Oxidative stress and iron are implicated in fragmenting vacuoles of Saccharomyces cerevisiae lacking Cu,Zn-superoxide dismutase

The absence of the antioxidant enzyme Cu,Zn-superoxide dismutase (SOD1) is shown here to cause vacuolar fragmentation in Saccharomyces cerevisiae. Wild-type yeast have 1-3 large vacuoles whereas the sod1Δ yeast have as many as 50 smaller vacuoles. Evidence that this fragmentation is oxygen-mediated includes the findings that aerobically (but not anaerobically) grown sod1Δ yeast exhibit aberrant vacuoles and genetic suppressors of other oxygen- dependent sod1 null phenotypes rescue the vacuole defect. Surprisingly, iron also is implicated in the fragmentation process as iron addition exacerbates the sod1Δ vacuole defect while iron starvation ameliorates it. Because the vacuole is reported to be a site of iron storage and iron reacts avidly with reactive oxygen species to generate toxic side products, we propose that vacuole damage in sod1Δ cells arises from an elevation of iron-mediated oxidation within the vacuole or from elevated pools of 'free' iron that may bind nonproductively to vacuolar ligands. Furthermore, additional pleiotropic phenotypes of sod1Δ cells (including increased sensitivity to pH, nutrient deprivation, and metals) may be secondary to vacuolar compromise.

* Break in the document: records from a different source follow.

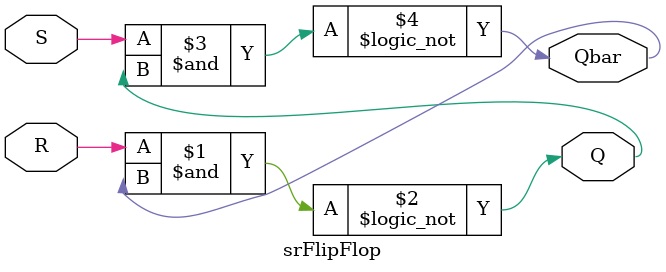
<source format=v>
module srFlipFlop(S, R, Q, Qbar);
  input S, R;
  output Q, Qbar;

  assign Q = !(R&Qbar);
  assign Qbar = !(S&Q);
 
endmodule
</source>
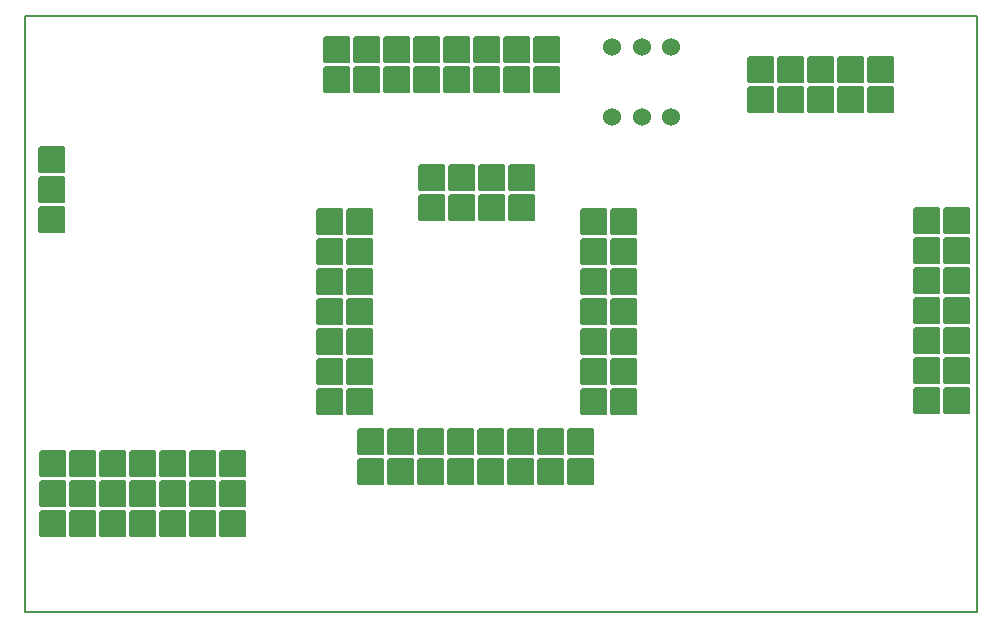
<source format=gbr>
G04 PROTEUS RS274X GERBER FILE*
%FSLAX45Y45*%
%MOMM*%
G01*
%AMPPAD017*
4,1,36,
-1.016000,1.143000,
1.016000,1.143000,
1.041970,1.140470,
1.065980,1.133200,
1.087580,1.121650,
1.106290,1.106290,
1.121650,1.087570,
1.133200,1.065980,
1.140470,1.041970,
1.143000,1.016000,
1.143000,-1.016000,
1.140470,-1.041970,
1.133200,-1.065980,
1.121650,-1.087570,
1.106290,-1.106290,
1.087580,-1.121650,
1.065980,-1.133200,
1.041970,-1.140470,
1.016000,-1.143000,
-1.016000,-1.143000,
-1.041970,-1.140470,
-1.065980,-1.133200,
-1.087580,-1.121650,
-1.106290,-1.106290,
-1.121650,-1.087570,
-1.133200,-1.065980,
-1.140470,-1.041970,
-1.143000,-1.016000,
-1.143000,1.016000,
-1.140470,1.041970,
-1.133200,1.065980,
-1.121650,1.087570,
-1.106290,1.106290,
-1.087580,1.121650,
-1.065980,1.133200,
-1.041970,1.140470,
-1.016000,1.143000,
0*%
%ADD25PPAD017*%
%AMPPAD019*
4,1,36,
-1.143000,-1.016000,
-1.143000,1.016000,
-1.140470,1.041970,
-1.133200,1.065980,
-1.121650,1.087580,
-1.106290,1.106290,
-1.087570,1.121650,
-1.065980,1.133200,
-1.041970,1.140470,
-1.016000,1.143000,
1.016000,1.143000,
1.041970,1.140470,
1.065980,1.133200,
1.087570,1.121650,
1.106290,1.106290,
1.121650,1.087580,
1.133200,1.065980,
1.140470,1.041970,
1.143000,1.016000,
1.143000,-1.016000,
1.140470,-1.041970,
1.133200,-1.065980,
1.121650,-1.087580,
1.106290,-1.106290,
1.087570,-1.121650,
1.065980,-1.133200,
1.041970,-1.140470,
1.016000,-1.143000,
-1.016000,-1.143000,
-1.041970,-1.140470,
-1.065980,-1.133200,
-1.087570,-1.121650,
-1.106290,-1.106290,
-1.121650,-1.087580,
-1.133200,-1.065980,
-1.140470,-1.041970,
-1.143000,-1.016000,
0*%
%ADD27PPAD019*%
%ADD72C,1.524000*%
%ADD70C,0.203200*%
D25*
X+2400000Y+1896000D03*
X+2654000Y+1896000D03*
X+2908000Y+1896000D03*
X+3162000Y+1896000D03*
X+3416000Y+1896000D03*
X+3416000Y+2150000D03*
X+3162000Y+2150000D03*
X+2908000Y+2150000D03*
X+2654000Y+2150000D03*
X+2400000Y+2150000D03*
X-2069120Y-1440000D03*
X-2323120Y-1440000D03*
X-2577120Y-1440000D03*
X-2831120Y-1440000D03*
X-3085120Y-1440000D03*
X-3339120Y-1440000D03*
X-3593120Y-1440000D03*
X-3593120Y-1694000D03*
X-3339120Y-1694000D03*
X-3085120Y-1694000D03*
X-2831120Y-1694000D03*
X-2577120Y-1694000D03*
X-2323120Y-1694000D03*
X-2069120Y-1694000D03*
X-3593120Y-1186380D03*
X-3339120Y-1186380D03*
X-3085120Y-1186380D03*
X-2831120Y-1186380D03*
X-2577120Y-1186380D03*
X-2323120Y-1186380D03*
X-2069120Y-1186380D03*
D27*
X-3600000Y+884000D03*
X-3600000Y+1138000D03*
X-3600000Y+1392000D03*
X+4058920Y-650040D03*
X+4058920Y-396040D03*
X+4058920Y-142040D03*
X+4058920Y+111960D03*
X+4058920Y+365960D03*
X+4058920Y+619960D03*
X+4058920Y+873960D03*
X+3804920Y+873960D03*
X+3804920Y+619960D03*
X+3804920Y+365960D03*
X+3804920Y+111960D03*
X+3804920Y-142040D03*
X+3804920Y-396040D03*
X+3804920Y-650040D03*
D72*
X+1140000Y+1750000D03*
X+1390000Y+1750000D03*
X+1640000Y+1750000D03*
X+1640000Y+2350000D03*
X+1390000Y+2350000D03*
X+1140000Y+2350000D03*
D25*
X-1186200Y+2070000D03*
X-932200Y+2070000D03*
X-678200Y+2070000D03*
X-424200Y+2070000D03*
X-170200Y+2070000D03*
X+83800Y+2070000D03*
X+337800Y+2070000D03*
X+591800Y+2070000D03*
X+591800Y+2324000D03*
X+337800Y+2324000D03*
X+83800Y+2324000D03*
X-170200Y+2324000D03*
X-424200Y+2324000D03*
X-678200Y+2324000D03*
X-932200Y+2324000D03*
X-1186200Y+2324000D03*
D27*
X-1244600Y+861060D03*
X-1244600Y+607060D03*
X-1244600Y+353060D03*
X-1244600Y+99060D03*
X-1244600Y-154940D03*
X-1244600Y-408940D03*
X-1244600Y-662940D03*
X-990600Y-662940D03*
X-990600Y-408940D03*
X-990600Y-154940D03*
X-990600Y+99060D03*
X-990600Y+353060D03*
X-990600Y+607060D03*
X-990600Y+861060D03*
X+1244600Y-660400D03*
X+1244600Y-406400D03*
X+1244600Y-152400D03*
X+1244600Y+101600D03*
X+1244600Y+355600D03*
X+1244600Y+609600D03*
X+1244600Y+863600D03*
X+990600Y+863600D03*
X+990600Y+609600D03*
X+990600Y+355600D03*
X+990600Y+101600D03*
X+990600Y-152400D03*
X+990600Y-406400D03*
X+990600Y-660400D03*
D25*
X-388000Y+986000D03*
X-134000Y+986000D03*
X+120000Y+986000D03*
X+374000Y+986000D03*
X+374000Y+1240000D03*
X+120000Y+1240000D03*
X-134000Y+1240000D03*
X-388000Y+1240000D03*
X+878840Y-1000760D03*
X+624840Y-1000760D03*
X+370840Y-1000760D03*
X+116840Y-1000760D03*
X-137160Y-1000760D03*
X-391160Y-1000760D03*
X-645160Y-1000760D03*
X-899160Y-1000760D03*
X-899160Y-1254760D03*
X-645160Y-1254760D03*
X-391160Y-1254760D03*
X-137160Y-1254760D03*
X+116840Y-1254760D03*
X+370840Y-1254760D03*
X+624840Y-1254760D03*
X+878840Y-1254760D03*
D70*
X-3830000Y-2435820D02*
X+4230920Y-2435820D01*
X+4230920Y+2610960D01*
X-3830000Y+2610960D01*
X-3830000Y-2435820D01*
M02*

</source>
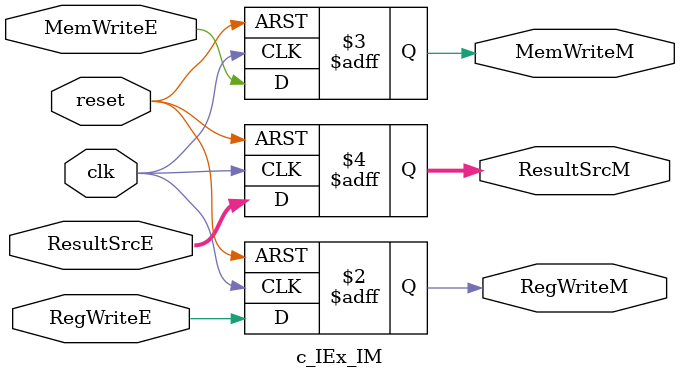
<source format=v>

module c_IEx_IM (
    input clk, reset,
    input RegWriteE, MemWriteE,
    input [1:0] ResultSrcE,

    output reg RegWriteM, MemWriteM,
    output reg [1:0] ResultSrcM
);

always @(posedge clk or posedge reset) begin
    if (reset) begin
        RegWriteM  <= 1'b0;
        MemWriteM  <= 1'b0;
        ResultSrcM <= 2'b00;
    end
    else begin
        RegWriteM  <= RegWriteE;
        MemWriteM  <= MemWriteE;
        ResultSrcM <= ResultSrcE;
    end
end

endmodule

</source>
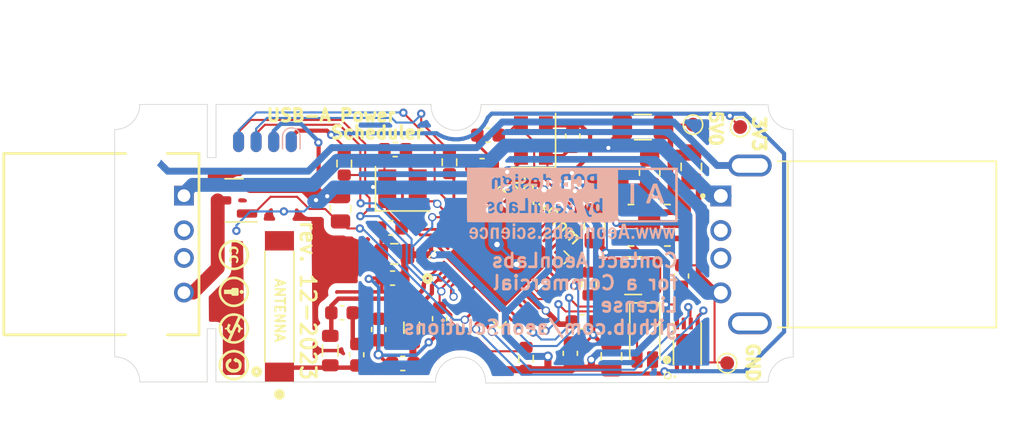
<source format=kicad_pcb>
(kicad_pcb (version 20221018) (generator pcbnew)

  (general
    (thickness 1.6)
  )

  (paper "A4")
  (layers
    (0 "F.Cu" signal)
    (31 "B.Cu" signal)
    (32 "B.Adhes" user "B.Adhesive")
    (33 "F.Adhes" user "F.Adhesive")
    (34 "B.Paste" user)
    (35 "F.Paste" user)
    (36 "B.SilkS" user "B.Silkscreen")
    (37 "F.SilkS" user "F.Silkscreen")
    (38 "B.Mask" user)
    (39 "F.Mask" user)
    (40 "Dwgs.User" user "User.Drawings")
    (41 "Cmts.User" user "User.Comments")
    (42 "Eco1.User" user "User.Eco1")
    (43 "Eco2.User" user "User.Eco2")
    (44 "Edge.Cuts" user)
    (45 "Margin" user)
    (46 "B.CrtYd" user "B.Courtyard")
    (47 "F.CrtYd" user "F.Courtyard")
    (48 "B.Fab" user)
    (49 "F.Fab" user)
    (50 "User.1" user)
    (51 "User.2" user)
    (52 "User.3" user)
    (53 "User.4" user)
    (54 "User.5" user)
    (55 "User.6" user)
    (56 "User.7" user)
    (57 "User.8" user)
    (58 "User.9" user)
  )

  (setup
    (pad_to_mask_clearance 0)
    (pcbplotparams
      (layerselection 0x00010fc_ffffffff)
      (plot_on_all_layers_selection 0x0000000_00000000)
      (disableapertmacros false)
      (usegerberextensions false)
      (usegerberattributes true)
      (usegerberadvancedattributes true)
      (creategerberjobfile true)
      (dashed_line_dash_ratio 12.000000)
      (dashed_line_gap_ratio 3.000000)
      (svgprecision 4)
      (plotframeref false)
      (viasonmask false)
      (mode 1)
      (useauxorigin false)
      (hpglpennumber 1)
      (hpglpenspeed 20)
      (hpglpendiameter 15.000000)
      (dxfpolygonmode true)
      (dxfimperialunits true)
      (dxfusepcbnewfont true)
      (psnegative false)
      (psa4output false)
      (plotreference true)
      (plotvalue true)
      (plotinvisibletext false)
      (sketchpadsonfab false)
      (subtractmaskfromsilk false)
      (outputformat 1)
      (mirror false)
      (drillshape 0)
      (scaleselection 1)
      (outputdirectory "gerber/")
    )
  )

  (net 0 "")

  (footprint "TestPoint:TestPoint_Pad_D1.0mm" (layer "F.Cu") (at 160.32 101.85))

  (footprint "Capacitor_SMD:C_0603_1608Metric" (layer "F.Cu") (at 136.150859 95.705707))

  (footprint "Package_DFN_QFN:QFN-56-1EP_7x7mm_P0.4mm_EP5.6x5.6mm" (layer "F.Cu") (at 143.895758 94.205707 45))

  (footprint "RF_Antenna:AN9520_ANT2-SMD-9.5X2.1X1.0MM" (layer "F.Cu") (at 127.98 97.76 90))

  (footprint "Resistor_SMD:R_0805_2012Metric_Pad1.20x1.40mm_HandSolder" (layer "F.Cu") (at 151.6 88.94))

  (footprint "Resistor_SMD:R_0805_2012Metric" (layer "F.Cu") (at 132.39 90.7 -90))

  (footprint "AeonLabs_IC:ATSHA204 UDFN-8 DFN200X300X60-9N" (layer "F.Cu") (at 157.44 100.435 90))

  (footprint "Capacitor_SMD:C_0603_1608Metric" (layer "F.Cu") (at 136.025707 92.085707 180))

  (footprint "Capacitor_SMD:C_0805_2012Metric" (layer "F.Cu") (at 151.96 101.36 90))

  (footprint "Capacitor_SMD:C_0603_1608Metric" (layer "F.Cu") (at 133.56 101.24 90))

  (footprint "Capacitor_SMD:C_0603_1608Metric" (layer "F.Cu") (at 142.615707 87.585707))

  (footprint "AeonLabs_Connectors:USB-A FEMALE OST_USB-A1HSW6" (layer "F.Cu") (at 114.57 93.25 -90))

  (footprint "Crystal:Crystal_SMD_EuroQuartz_MT-4Pin_3.2x2.5mm" (layer "F.Cu") (at 136.865707 89.255707))

  (footprint "TestPoint:TestPoint_Pad_D1.0mm" (layer "F.Cu") (at 161.26 84.79))

  (footprint "Capacitor_SMD:C_0603_1608Metric" (layer "F.Cu") (at 135.15 99.42 -90))

  (footprint "Capacitor_SMD:C_0603_1608Metric" (layer "F.Cu") (at 132.5 98.21))

  (footprint "Package_TO_SOT_SMD:SOT-23" (layer "F.Cu") (at 124.7025 90.09 180))

  (footprint "Capacitor_SMD:C_0805_2012Metric_Pad1.18x1.45mm_HandSolder" (layer "F.Cu") (at 150.74 91.93 90))

  (footprint "AeonLabs_Connectors:USB-A MALE MOLEX_48037-0001" (layer "F.Cu") (at 161.96 93.27 90))

  (footprint "Capacitor_SMD:C_0603_1608Metric" (layer "F.Cu") (at 149.87 98.86))

  (footprint "Resistor_SMD:R_0603_1608Metric" (layer "F.Cu") (at 145.79 101.53 90))

  (footprint "Capacitor_SMD:C_0603_1608Metric" (layer "F.Cu") (at 157.02 95.555 -90))

  (footprint "AeonLabs Enclosure Boxes:USB A enclosure 49x20mm" (layer "F.Cu") (at 140.759933 91.792603 180))

  (footprint "Capacitor_SMD:C_0603_1608Metric" (layer "F.Cu") (at 136.34 86.42 180))

  (footprint "Fuse:Fuse_1206_3216Metric_Pad1.42x1.75mm_HandSolder" (layer "F.Cu") (at 154.23 84.8))

  (footprint "Capacitor_SMD:C_0603_1608Metric" (layer "F.Cu") (at 149.165707 85.445707 90))

  (footprint "Inductor_SMD:L_1210_3225Metric" (layer "F.Cu") (at 153.53 95.53))

  (footprint "Inductor_SMD:L_0805_2012Metric" (layer "F.Cu") (at 137.53 99.29 90))

  (footprint "Capacitor_SMD:C_0603_1608Metric" (layer "F.Cu") (at 139.55 98.635 -90))

  (footprint "AeonLabs:aeon creative commons logos" (layer "F.Cu") (at 124.74 98 -90))

  (footprint "Resistor_SMD:R_0805_2012Metric_Pad1.20x1.40mm_HandSolder" (layer "F.Cu") (at 154.72 88.05 90))

  (footprint "Capacitor_SMD:C_0805_2012Metric" (layer "F.Cu") (at 136.275707 93.955707))

  (footprint "AeonLabs_IC:AUR9718 ST1S09 SON95P300X300X100-7N" (layer "F.Cu") (at 154.685 91.89))

  (footprint "Capacitor_SMD:C_0603_1608Metric" (layer "F.Cu") (at 136.89 101.87 180))

  (footprint "Capacitor_SMD:C_0805_2012Metric_Pad1.18x1.45mm_HandSolder" (layer "F.Cu") (at 157.73 87.67 -90))

  (footprint "Crystal:Crystal_SMD_EuroQuartz_MT-4Pin_3.2x2.5mm" (layer "F.Cu") (at 146.325707 85.765707 90))

  (footprint "AeonLabs_Power:LED_1206_3210_RGB_Metric" (layer "F.Cu") (at 154.33 99.76 -90))

  (footprint "Inductor_SMD:L_0805_2012Metric" (layer "F.Cu") (at 131.65 100.94 90))

  (footprint "Capacitor_SMD:C_0603_1608Metric" (layer "F.Cu") (at 143.045707 85.375707 180))

  (footprint "Resistor_SMD:R_0603_1608Metric" (layer "F.Cu") (at 132.66 87.43 -90))

  (footprint "Resistor_SMD:R_0603_1608Metric" (layer "F.Cu") (at 140.26 87.335 -90))

  (footprint "TestPoint:TestPoint_Pad_D1.0mm" (layer "F.Cu") (at 157.85 84.62))

  (footprint "Capacitor_SMD:C_0603_1608Metric" (layer "F.Cu") (at 148.99 101.14 90))

  (footprint "Resistor_SMD:R_0603_1608Metric" (layer "F.Cu") (at 150.34 96.1 -90))

  (footprint "Connector:SOIC_clipProgSmall" (layer "B.Cu") (at 126.93 85.105))

  (footprint "AeonLabs Logos:aeonlabs science" (layer "B.Cu")
    (tstamp cd685fb5-1a53-40da-b038-33f5da73c4c1)
    (at 149.139702 90.351553 180)
    (attr board_only exclude_from_pos_files exclude_from_bom)
    (fp_text reference "G***" (at 0 3.556) (layer "B.SilkS") hide
        (effects (font (size 1.524 1.524) (thickness 0
... [249121 chars truncated]
</source>
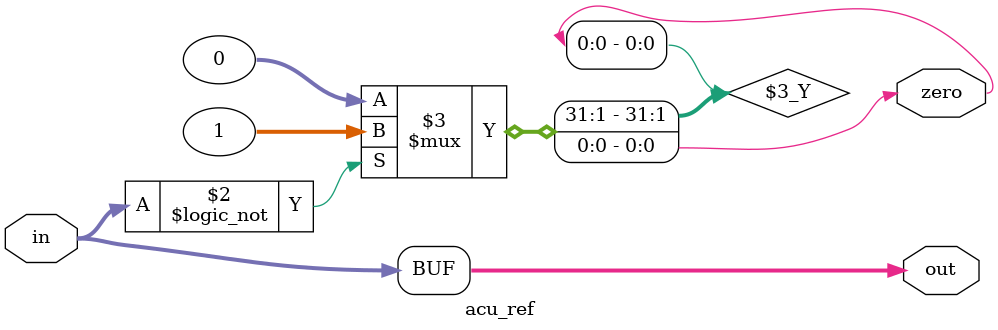
<source format=v>
module acu_ref(in, out, zero);

parameter WIDTH = 16;

input [WIDTH-1:0] in;
output reg zero;
output reg [WIDTH-1:0] out;

initial begin
    out <= 16'd0;
    zero <= 0;
end

always @(*) begin
    out <= in;
    zero <= (in == 0) ? 1 : 0;
end

endmodule
</source>
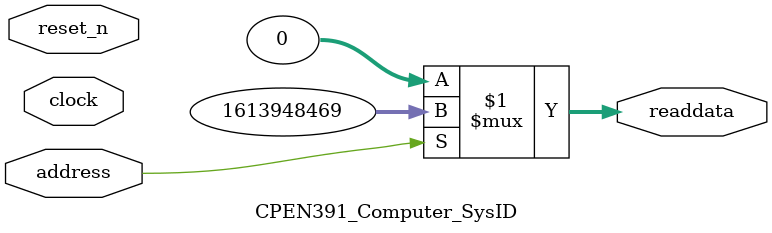
<source format=v>



// synthesis translate_off
`timescale 1ns / 1ps
// synthesis translate_on

// turn off superfluous verilog processor warnings 
// altera message_level Level1 
// altera message_off 10034 10035 10036 10037 10230 10240 10030 

module CPEN391_Computer_SysID (
               // inputs:
                address,
                clock,
                reset_n,

               // outputs:
                readdata
             )
;

  output  [ 31: 0] readdata;
  input            address;
  input            clock;
  input            reset_n;

  wire    [ 31: 0] readdata;
  //control_slave, which is an e_avalon_slave
  assign readdata = address ? 1613948469 : 0;

endmodule



</source>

Our findings support the hypothesis that oxidative stress alters cellular iron homeostasis which in turn increases oxidative damage. Thus, our findings may have medical relevance as both oxidative stress and alterations in iron homeostasis have been implicated in diverse human disease processes. Our findings suggest that strategies to decrease intracellular iron may significantly reduce oxidatively induced cellular damage.